◆ Task details ◆
Gather every line in the listing below that contains the word "Salud", and copy each of those lines in full.

◆ Data shown ◆
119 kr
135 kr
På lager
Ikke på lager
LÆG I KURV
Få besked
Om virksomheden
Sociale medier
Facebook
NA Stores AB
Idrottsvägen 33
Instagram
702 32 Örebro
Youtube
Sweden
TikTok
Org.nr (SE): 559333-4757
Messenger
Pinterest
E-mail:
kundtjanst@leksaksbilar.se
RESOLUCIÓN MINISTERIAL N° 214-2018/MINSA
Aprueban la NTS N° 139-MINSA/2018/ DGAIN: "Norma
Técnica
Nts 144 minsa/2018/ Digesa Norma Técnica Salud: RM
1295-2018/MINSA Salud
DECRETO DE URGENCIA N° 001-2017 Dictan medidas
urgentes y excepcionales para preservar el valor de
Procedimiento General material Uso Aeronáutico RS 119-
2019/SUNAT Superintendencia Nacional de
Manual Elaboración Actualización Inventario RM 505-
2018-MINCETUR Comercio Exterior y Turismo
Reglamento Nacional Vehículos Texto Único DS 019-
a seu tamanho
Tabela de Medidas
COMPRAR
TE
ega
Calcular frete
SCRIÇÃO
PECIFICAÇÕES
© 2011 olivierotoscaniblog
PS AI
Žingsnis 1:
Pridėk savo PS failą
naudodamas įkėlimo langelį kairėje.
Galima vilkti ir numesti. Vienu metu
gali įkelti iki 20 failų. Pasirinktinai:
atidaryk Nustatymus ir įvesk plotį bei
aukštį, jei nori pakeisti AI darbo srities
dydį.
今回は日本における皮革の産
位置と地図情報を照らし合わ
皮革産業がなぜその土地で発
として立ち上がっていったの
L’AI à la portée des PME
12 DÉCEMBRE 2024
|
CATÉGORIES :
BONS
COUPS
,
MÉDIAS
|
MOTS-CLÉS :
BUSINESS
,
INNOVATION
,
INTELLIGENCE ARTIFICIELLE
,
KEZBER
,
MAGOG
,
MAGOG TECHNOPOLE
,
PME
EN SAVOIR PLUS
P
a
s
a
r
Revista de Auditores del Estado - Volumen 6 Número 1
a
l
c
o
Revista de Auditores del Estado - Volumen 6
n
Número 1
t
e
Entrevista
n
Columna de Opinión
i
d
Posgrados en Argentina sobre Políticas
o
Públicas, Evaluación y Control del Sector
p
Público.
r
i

◆ Response area ◆
Nts 144 minsa/2018/ Digesa Norma Técnica Salud: RM
1295-2018/MINSA Salud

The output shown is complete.